Collect each line of the entries that holds the string "three".

*Records*.

== == ==

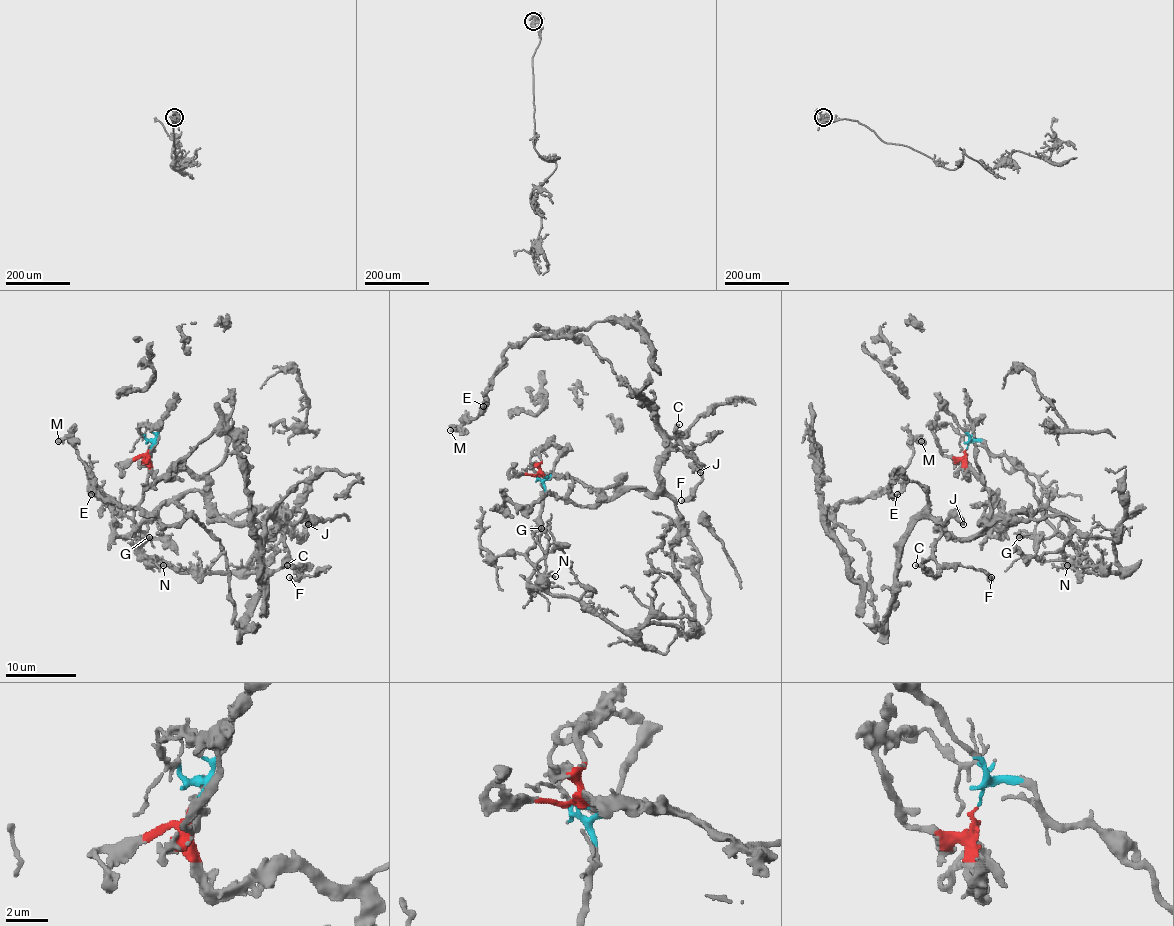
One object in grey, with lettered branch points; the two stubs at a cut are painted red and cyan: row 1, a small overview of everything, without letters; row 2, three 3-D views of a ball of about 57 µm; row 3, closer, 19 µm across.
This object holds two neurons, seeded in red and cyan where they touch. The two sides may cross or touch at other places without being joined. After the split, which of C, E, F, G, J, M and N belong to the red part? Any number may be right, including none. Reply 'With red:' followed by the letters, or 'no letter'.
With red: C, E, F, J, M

== == ==

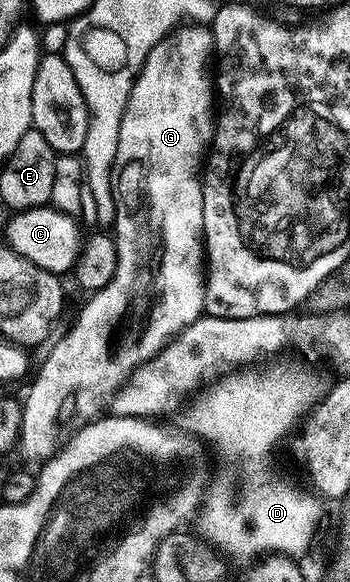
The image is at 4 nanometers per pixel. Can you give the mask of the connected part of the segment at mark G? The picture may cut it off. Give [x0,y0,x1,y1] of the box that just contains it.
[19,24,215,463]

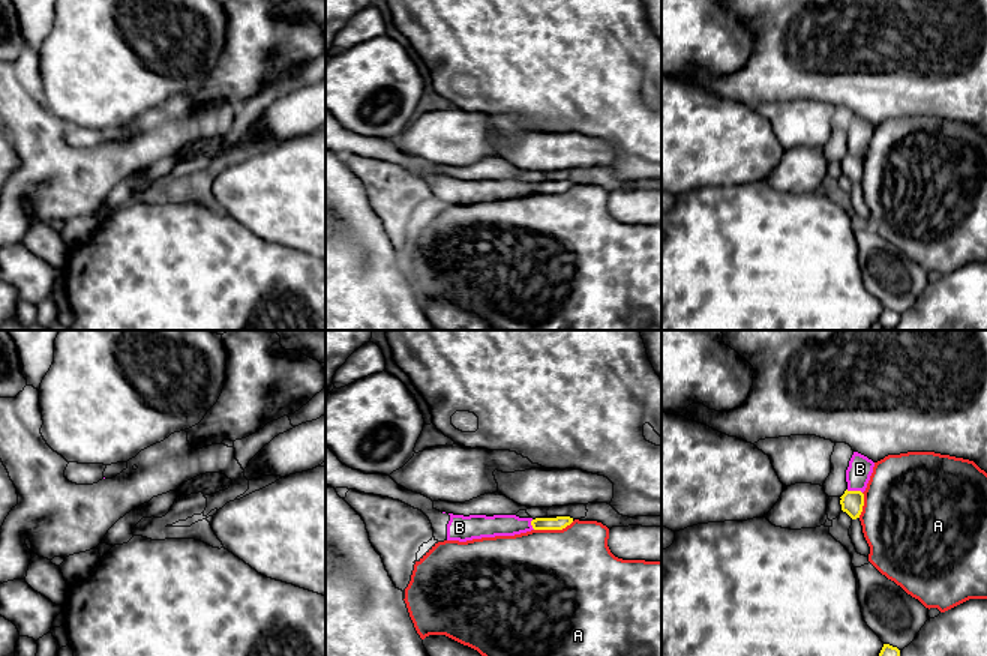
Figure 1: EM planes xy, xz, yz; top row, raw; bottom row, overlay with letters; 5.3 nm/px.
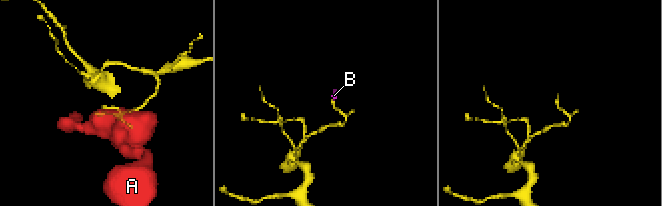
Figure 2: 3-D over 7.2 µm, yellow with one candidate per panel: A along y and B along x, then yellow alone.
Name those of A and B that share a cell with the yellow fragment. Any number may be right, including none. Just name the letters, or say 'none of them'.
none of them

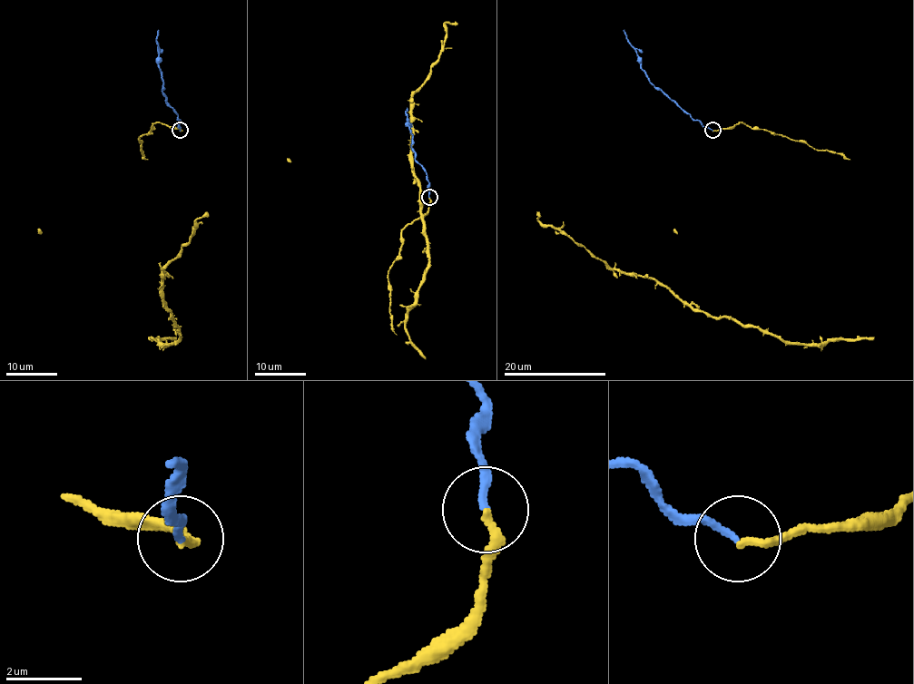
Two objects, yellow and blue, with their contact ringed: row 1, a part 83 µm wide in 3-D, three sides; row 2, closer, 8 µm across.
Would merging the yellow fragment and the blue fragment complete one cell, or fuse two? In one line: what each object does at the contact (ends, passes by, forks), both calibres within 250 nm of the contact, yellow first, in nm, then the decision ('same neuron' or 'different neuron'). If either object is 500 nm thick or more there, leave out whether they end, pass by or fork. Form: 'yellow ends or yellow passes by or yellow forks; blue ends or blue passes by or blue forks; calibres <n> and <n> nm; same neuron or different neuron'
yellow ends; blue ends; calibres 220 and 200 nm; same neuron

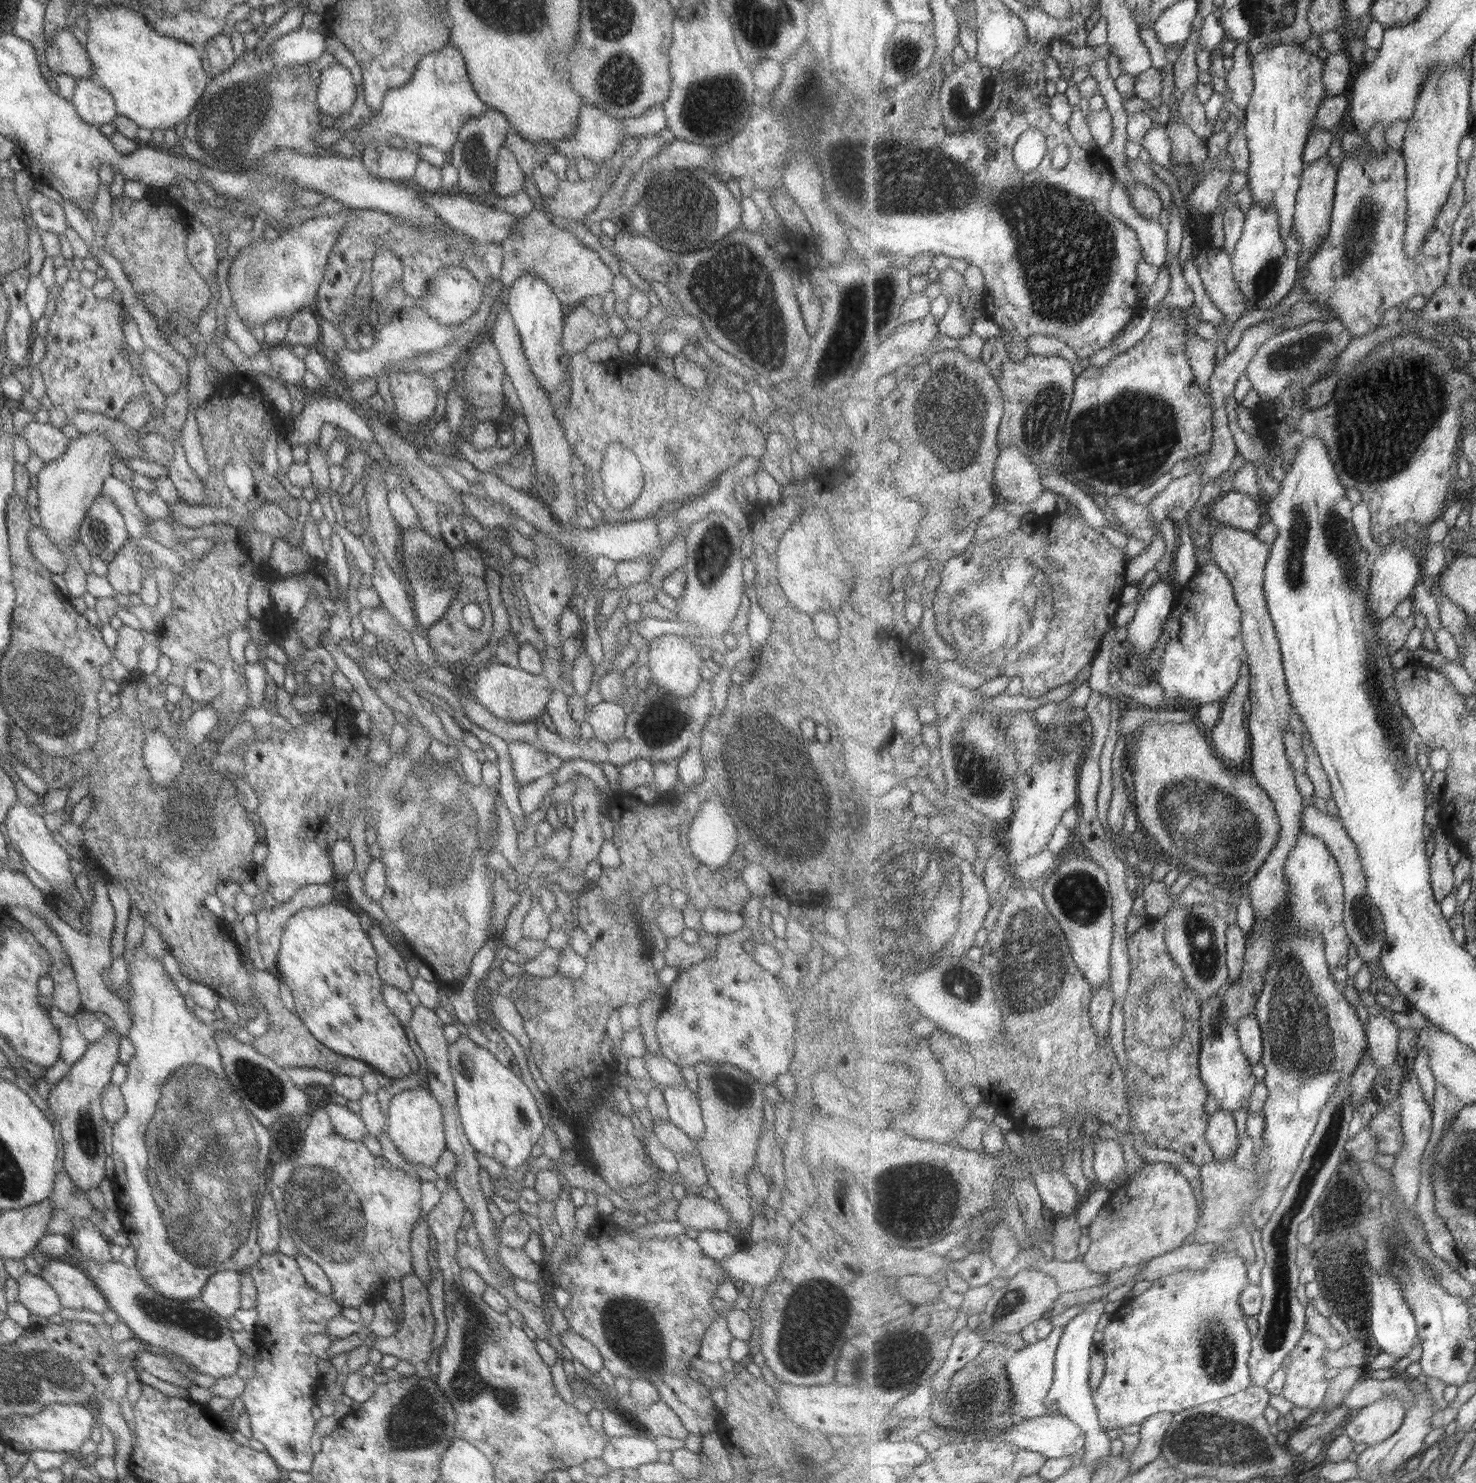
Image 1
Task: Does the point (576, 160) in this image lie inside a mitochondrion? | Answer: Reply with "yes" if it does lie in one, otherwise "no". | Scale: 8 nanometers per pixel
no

== == ==

*Result for this exercise*.
One object in grey, with lettered branch points; the two stubs at a cut are painted red and cyan: row 1, a small overview of everything, without letters; row 2, three 3-D views of a ball of about 57 µm; row 3, closer, 19 µm across.
Two objects, yellow and blue, with their contact ringed: row 1, a part 83 µm wide in 3-D, three sides; row 2, closer, 8 µm across.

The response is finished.